PROBLEM:
Scan the entries below, and for each line that includes the word "kitchen", make a copy.

EXCERPTED DATA:

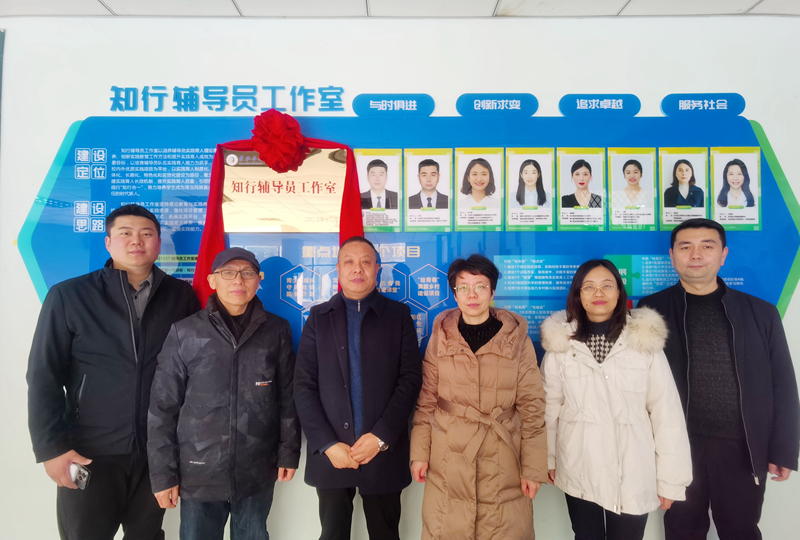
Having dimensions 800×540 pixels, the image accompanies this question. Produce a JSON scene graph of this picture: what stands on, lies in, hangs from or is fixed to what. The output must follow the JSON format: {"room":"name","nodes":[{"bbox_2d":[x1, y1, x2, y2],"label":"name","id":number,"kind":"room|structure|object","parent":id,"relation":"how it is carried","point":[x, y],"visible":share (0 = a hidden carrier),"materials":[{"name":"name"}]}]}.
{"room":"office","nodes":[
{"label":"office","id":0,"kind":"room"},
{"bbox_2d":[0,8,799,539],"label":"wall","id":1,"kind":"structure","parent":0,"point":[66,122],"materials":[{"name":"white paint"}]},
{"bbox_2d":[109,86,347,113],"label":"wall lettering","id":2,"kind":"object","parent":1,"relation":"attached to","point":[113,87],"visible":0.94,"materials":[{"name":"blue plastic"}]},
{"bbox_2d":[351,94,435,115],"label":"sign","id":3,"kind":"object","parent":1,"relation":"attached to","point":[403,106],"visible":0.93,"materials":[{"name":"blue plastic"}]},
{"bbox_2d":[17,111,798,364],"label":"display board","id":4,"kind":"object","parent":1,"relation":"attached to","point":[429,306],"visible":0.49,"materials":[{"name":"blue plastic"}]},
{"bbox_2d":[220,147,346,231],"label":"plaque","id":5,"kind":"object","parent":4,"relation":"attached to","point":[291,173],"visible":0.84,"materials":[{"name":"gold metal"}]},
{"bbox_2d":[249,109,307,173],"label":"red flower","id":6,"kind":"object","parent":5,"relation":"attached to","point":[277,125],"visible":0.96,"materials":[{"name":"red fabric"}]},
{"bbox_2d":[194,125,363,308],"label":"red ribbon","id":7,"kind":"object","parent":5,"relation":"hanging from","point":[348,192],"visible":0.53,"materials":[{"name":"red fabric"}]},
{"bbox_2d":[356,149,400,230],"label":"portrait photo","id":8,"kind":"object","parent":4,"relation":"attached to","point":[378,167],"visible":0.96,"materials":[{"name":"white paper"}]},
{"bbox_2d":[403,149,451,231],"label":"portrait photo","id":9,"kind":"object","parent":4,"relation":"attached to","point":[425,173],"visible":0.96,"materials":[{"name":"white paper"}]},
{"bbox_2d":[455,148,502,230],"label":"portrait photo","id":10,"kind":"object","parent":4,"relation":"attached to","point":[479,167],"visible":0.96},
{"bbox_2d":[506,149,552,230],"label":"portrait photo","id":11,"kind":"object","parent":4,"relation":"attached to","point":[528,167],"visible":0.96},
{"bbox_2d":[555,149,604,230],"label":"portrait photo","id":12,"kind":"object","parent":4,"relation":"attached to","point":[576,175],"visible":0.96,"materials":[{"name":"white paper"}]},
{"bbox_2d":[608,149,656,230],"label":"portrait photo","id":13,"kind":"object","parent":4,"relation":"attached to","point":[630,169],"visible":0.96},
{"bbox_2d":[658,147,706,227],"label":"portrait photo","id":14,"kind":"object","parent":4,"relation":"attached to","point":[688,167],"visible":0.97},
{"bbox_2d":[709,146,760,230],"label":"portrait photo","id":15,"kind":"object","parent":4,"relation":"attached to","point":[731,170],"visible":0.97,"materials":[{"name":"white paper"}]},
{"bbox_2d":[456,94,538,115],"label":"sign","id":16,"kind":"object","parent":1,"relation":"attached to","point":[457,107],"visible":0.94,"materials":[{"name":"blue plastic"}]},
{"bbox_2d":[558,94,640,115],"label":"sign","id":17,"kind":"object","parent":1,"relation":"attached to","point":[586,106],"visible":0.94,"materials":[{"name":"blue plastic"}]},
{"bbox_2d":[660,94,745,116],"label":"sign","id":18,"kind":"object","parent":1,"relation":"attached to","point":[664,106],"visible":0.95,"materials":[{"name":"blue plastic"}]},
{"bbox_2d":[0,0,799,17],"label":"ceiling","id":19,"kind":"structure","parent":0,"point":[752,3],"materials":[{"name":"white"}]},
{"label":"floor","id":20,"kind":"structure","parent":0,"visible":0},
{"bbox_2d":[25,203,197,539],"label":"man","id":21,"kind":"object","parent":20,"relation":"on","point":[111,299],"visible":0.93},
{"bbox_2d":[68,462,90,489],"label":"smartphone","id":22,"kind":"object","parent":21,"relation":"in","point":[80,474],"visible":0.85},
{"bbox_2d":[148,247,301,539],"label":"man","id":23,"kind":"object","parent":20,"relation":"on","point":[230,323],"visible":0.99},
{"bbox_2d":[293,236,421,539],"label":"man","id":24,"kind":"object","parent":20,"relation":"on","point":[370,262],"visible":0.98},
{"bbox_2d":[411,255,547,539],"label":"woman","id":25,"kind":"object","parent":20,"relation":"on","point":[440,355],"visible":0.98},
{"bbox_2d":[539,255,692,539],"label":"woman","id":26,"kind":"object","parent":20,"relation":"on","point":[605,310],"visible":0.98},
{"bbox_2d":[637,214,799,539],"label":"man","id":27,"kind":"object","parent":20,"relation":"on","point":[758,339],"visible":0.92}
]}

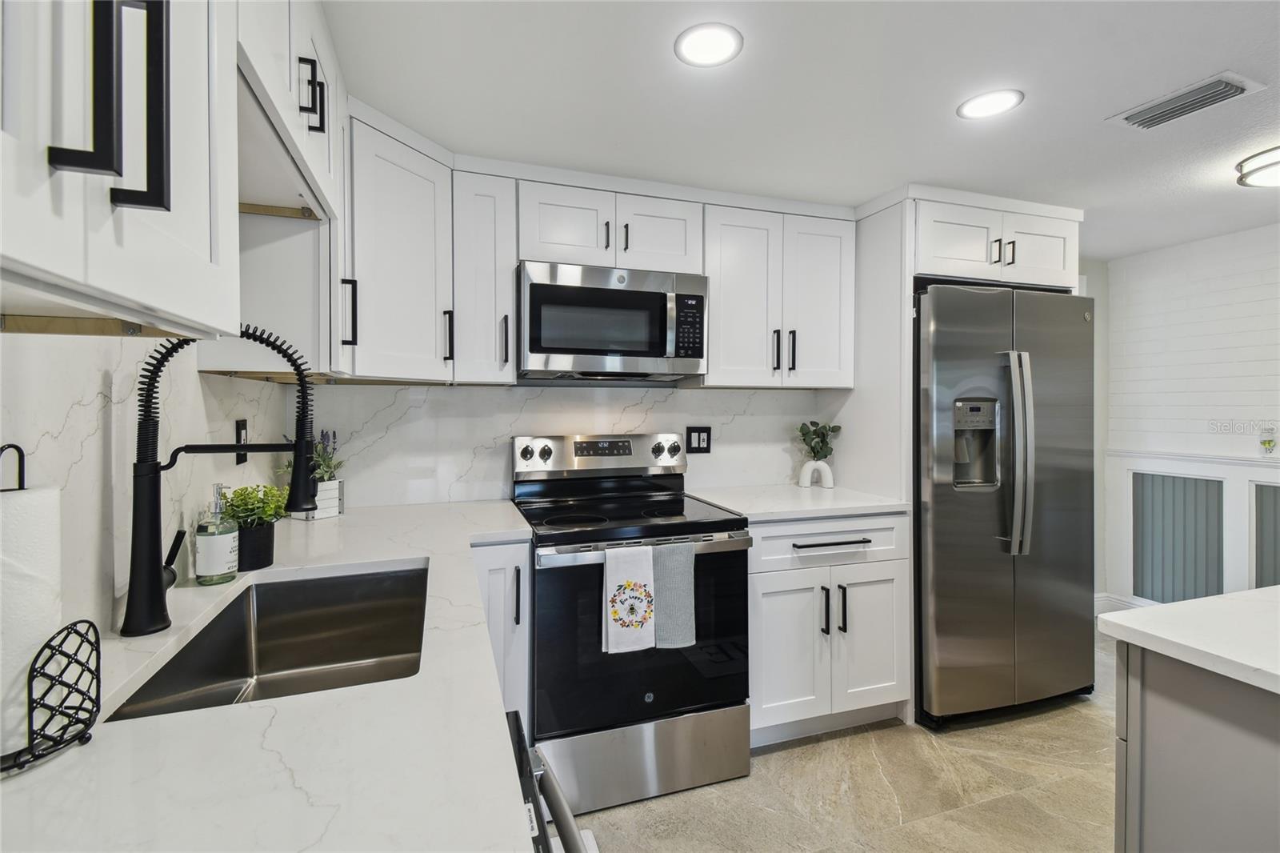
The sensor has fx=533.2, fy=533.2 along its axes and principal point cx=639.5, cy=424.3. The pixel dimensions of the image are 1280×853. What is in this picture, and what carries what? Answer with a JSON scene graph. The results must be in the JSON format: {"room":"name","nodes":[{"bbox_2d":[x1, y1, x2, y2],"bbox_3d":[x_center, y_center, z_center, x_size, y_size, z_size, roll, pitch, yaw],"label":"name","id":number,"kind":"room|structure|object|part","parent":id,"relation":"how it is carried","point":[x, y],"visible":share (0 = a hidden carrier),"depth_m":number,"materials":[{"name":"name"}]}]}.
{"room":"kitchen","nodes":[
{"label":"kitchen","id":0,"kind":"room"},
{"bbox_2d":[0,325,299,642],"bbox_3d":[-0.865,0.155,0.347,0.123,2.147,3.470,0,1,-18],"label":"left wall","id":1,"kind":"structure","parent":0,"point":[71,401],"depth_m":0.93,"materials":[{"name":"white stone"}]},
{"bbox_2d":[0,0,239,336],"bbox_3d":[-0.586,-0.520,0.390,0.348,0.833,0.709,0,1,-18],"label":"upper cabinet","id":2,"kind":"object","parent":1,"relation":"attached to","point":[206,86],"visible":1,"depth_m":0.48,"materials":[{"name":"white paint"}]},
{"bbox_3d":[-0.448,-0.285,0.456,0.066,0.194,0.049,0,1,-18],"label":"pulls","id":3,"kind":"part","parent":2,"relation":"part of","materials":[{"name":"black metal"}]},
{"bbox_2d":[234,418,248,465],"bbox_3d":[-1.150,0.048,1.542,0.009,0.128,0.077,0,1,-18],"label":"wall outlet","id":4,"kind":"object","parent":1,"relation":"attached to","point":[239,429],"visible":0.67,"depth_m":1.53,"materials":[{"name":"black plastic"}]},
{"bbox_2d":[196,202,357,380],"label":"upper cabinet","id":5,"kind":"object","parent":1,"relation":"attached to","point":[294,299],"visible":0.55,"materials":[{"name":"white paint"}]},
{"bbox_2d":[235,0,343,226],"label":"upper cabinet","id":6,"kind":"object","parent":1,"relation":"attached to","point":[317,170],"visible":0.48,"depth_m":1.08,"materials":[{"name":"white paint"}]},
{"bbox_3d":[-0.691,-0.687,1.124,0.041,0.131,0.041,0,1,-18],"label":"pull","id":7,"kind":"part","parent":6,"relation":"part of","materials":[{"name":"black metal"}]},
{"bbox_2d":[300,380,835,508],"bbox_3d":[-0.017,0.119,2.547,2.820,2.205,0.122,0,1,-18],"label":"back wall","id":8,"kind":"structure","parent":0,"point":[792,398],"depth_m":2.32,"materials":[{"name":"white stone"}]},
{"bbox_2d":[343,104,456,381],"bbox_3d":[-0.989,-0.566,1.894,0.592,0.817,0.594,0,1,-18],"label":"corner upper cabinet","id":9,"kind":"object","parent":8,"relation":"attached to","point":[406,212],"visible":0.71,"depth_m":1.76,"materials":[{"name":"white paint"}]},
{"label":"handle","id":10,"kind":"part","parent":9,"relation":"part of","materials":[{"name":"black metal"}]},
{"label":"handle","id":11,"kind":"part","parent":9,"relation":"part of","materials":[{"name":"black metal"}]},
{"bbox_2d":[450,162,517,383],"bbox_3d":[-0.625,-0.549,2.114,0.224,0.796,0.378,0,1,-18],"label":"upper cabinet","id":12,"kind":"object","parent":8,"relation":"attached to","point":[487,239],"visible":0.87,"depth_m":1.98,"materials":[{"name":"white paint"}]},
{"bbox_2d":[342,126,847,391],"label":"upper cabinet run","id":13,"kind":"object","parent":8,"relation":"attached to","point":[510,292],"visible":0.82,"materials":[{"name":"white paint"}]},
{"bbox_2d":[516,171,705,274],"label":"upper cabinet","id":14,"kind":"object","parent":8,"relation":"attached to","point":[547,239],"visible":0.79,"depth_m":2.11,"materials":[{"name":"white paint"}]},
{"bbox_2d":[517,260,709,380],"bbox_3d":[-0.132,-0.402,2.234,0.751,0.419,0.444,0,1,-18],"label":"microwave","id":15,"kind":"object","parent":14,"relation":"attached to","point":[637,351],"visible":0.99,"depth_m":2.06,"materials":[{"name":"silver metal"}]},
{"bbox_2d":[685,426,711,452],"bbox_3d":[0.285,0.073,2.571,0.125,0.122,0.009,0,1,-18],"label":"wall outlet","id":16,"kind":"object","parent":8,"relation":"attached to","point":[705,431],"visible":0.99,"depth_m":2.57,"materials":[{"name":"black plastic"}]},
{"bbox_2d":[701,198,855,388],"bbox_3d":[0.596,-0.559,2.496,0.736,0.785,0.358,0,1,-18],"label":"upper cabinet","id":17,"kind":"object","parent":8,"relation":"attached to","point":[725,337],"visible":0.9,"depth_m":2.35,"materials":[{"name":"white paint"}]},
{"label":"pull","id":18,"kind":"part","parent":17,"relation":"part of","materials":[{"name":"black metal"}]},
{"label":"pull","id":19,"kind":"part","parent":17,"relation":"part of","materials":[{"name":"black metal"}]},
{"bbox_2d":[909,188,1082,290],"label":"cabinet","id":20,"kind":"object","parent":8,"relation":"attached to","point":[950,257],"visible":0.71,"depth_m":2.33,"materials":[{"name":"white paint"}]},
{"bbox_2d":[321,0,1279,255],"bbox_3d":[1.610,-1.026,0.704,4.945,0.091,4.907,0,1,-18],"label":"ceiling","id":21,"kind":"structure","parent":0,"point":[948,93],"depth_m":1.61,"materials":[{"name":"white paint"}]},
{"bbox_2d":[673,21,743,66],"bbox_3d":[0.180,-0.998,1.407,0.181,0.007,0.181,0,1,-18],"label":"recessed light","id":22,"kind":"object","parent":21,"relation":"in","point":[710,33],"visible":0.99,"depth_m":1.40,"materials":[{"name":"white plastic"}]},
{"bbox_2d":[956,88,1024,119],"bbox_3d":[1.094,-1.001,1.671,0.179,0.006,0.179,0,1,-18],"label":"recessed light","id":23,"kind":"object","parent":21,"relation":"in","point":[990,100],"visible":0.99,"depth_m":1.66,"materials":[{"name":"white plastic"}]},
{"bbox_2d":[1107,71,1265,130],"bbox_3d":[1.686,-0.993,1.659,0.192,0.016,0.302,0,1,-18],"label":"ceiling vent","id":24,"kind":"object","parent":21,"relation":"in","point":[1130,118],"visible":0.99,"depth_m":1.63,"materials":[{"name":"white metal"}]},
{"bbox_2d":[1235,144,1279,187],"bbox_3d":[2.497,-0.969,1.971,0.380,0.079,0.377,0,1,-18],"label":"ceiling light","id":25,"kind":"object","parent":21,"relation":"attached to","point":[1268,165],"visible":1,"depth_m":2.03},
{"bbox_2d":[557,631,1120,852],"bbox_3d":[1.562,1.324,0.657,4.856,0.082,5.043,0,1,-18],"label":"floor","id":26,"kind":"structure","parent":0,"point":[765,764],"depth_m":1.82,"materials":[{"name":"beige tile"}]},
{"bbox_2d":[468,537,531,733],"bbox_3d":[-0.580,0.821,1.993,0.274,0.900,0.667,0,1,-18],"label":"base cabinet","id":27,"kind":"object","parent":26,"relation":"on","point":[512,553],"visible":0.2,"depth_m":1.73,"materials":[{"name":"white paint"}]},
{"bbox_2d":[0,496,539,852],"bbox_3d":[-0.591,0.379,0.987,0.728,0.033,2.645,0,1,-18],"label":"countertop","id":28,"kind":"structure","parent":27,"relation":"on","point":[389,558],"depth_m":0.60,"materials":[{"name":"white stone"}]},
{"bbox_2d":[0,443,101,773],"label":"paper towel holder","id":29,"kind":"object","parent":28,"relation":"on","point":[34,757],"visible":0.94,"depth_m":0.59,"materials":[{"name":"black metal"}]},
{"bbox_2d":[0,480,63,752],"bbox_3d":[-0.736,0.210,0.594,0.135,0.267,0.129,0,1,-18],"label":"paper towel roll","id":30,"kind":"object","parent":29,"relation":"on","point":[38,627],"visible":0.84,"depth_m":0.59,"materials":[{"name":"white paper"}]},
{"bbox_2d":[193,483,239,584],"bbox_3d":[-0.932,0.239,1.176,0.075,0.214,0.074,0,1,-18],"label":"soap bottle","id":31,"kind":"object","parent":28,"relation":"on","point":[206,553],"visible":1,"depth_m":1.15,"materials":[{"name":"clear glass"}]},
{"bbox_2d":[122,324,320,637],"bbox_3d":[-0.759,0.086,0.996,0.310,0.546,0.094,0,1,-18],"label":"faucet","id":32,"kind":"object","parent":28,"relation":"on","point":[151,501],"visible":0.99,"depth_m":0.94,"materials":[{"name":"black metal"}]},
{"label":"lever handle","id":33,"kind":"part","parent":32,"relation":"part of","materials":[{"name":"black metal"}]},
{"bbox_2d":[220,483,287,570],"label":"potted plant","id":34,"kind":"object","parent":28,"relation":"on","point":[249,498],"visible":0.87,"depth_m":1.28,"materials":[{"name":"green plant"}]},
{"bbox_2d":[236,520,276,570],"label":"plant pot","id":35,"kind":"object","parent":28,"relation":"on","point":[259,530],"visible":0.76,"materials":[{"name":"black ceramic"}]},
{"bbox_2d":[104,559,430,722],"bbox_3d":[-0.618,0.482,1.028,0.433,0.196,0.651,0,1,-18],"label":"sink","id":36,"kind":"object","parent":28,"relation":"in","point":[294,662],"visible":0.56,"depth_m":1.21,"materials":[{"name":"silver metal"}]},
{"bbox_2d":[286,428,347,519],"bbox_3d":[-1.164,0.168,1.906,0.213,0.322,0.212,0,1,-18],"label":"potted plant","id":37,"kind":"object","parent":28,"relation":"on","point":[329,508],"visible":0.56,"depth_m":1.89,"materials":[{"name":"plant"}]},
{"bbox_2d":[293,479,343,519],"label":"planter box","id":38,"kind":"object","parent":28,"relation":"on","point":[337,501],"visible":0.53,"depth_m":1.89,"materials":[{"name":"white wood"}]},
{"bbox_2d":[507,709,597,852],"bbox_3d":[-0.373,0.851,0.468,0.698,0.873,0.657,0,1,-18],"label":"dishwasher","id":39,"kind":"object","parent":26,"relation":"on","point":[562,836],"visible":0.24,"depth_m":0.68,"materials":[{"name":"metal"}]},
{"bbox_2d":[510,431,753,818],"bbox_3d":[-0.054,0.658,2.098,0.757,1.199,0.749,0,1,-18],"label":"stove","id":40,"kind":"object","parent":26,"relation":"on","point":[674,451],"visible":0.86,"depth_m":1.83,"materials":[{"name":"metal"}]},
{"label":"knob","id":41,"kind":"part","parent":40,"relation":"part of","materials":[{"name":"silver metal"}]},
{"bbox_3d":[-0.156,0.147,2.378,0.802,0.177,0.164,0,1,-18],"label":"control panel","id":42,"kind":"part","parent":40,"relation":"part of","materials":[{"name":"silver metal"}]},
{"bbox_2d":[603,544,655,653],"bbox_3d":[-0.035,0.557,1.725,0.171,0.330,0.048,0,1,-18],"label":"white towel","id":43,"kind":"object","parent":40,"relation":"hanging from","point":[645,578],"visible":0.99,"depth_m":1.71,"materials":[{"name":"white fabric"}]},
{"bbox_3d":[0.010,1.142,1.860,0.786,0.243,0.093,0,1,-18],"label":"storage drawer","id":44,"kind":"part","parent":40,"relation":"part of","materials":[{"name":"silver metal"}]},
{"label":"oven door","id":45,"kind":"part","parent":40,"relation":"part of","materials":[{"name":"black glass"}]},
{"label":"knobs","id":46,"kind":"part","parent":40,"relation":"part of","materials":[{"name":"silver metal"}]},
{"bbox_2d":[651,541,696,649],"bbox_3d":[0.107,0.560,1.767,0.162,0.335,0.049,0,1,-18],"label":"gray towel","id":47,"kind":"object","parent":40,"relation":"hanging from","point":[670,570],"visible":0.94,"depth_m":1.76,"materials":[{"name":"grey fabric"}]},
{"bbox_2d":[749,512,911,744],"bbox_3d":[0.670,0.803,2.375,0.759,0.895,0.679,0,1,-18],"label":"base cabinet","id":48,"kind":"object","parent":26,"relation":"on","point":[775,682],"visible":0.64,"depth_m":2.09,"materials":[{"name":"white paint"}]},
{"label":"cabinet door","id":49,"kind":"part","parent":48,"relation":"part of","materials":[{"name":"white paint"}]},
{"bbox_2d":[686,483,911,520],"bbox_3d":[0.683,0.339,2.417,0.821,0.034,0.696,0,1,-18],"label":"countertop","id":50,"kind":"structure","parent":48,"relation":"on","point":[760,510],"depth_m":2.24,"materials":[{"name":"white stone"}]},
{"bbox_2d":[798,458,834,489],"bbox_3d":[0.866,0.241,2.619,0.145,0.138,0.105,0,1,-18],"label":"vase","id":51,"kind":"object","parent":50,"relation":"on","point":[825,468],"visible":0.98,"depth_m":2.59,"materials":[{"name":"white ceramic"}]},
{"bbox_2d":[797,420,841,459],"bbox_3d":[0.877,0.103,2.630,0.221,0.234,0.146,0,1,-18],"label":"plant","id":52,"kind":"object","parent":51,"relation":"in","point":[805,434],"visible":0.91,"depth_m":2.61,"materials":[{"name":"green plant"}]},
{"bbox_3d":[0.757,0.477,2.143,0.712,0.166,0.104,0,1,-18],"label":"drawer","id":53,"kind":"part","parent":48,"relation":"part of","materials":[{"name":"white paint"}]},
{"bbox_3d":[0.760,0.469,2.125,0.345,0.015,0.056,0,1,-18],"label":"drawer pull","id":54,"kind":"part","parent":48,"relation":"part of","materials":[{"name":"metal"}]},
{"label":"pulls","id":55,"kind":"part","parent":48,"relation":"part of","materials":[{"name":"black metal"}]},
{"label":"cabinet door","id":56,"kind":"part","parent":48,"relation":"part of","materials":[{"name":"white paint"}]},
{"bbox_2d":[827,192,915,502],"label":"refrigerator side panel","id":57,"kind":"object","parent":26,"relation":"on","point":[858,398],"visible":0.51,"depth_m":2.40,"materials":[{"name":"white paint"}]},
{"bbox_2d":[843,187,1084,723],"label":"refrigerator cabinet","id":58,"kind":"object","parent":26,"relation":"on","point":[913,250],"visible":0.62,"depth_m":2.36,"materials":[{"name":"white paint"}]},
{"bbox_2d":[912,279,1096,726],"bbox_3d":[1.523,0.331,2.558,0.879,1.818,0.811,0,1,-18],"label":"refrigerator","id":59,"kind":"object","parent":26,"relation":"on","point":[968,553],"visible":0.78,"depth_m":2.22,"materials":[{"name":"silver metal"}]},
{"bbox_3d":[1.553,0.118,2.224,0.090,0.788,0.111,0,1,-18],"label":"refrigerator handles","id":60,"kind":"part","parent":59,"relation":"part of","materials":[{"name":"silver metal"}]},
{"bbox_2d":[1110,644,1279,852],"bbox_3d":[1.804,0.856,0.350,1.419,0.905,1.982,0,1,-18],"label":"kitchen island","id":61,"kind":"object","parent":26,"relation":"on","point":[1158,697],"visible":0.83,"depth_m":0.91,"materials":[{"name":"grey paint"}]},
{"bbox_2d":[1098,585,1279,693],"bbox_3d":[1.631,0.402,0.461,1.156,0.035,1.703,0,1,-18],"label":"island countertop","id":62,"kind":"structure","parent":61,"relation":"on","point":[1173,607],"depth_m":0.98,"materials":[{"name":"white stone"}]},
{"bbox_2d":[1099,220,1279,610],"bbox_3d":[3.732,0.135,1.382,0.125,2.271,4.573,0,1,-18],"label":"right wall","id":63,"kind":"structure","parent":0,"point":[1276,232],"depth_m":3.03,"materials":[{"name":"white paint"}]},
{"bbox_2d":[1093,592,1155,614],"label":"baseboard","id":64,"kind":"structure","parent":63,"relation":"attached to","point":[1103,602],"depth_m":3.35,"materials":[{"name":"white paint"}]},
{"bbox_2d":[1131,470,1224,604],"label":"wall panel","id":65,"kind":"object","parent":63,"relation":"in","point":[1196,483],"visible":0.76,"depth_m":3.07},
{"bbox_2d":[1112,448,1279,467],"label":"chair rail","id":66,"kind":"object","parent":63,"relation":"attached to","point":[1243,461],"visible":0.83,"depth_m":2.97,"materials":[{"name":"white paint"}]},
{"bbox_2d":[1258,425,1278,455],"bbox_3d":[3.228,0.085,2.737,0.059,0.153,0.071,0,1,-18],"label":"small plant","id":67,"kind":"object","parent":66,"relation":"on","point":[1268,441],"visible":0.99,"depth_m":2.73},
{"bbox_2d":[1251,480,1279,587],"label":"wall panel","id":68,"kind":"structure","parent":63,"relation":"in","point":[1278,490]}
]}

ANSWER BOX:
{"room":"kitchen","nodes":[
{"label":"kitchen","id":0,"kind":"room"},
{"bbox_2d":[1110,644,1279,852],"bbox_3d":[1.804,0.856,0.350,1.419,0.905,1.982,0,1,-18],"label":"kitchen island","id":61,"kind":"object","parent":26,"relation":"on","point":[1158,697],"visible":0.83,"depth_m":0.91,"materials":[{"name":"grey paint"}]},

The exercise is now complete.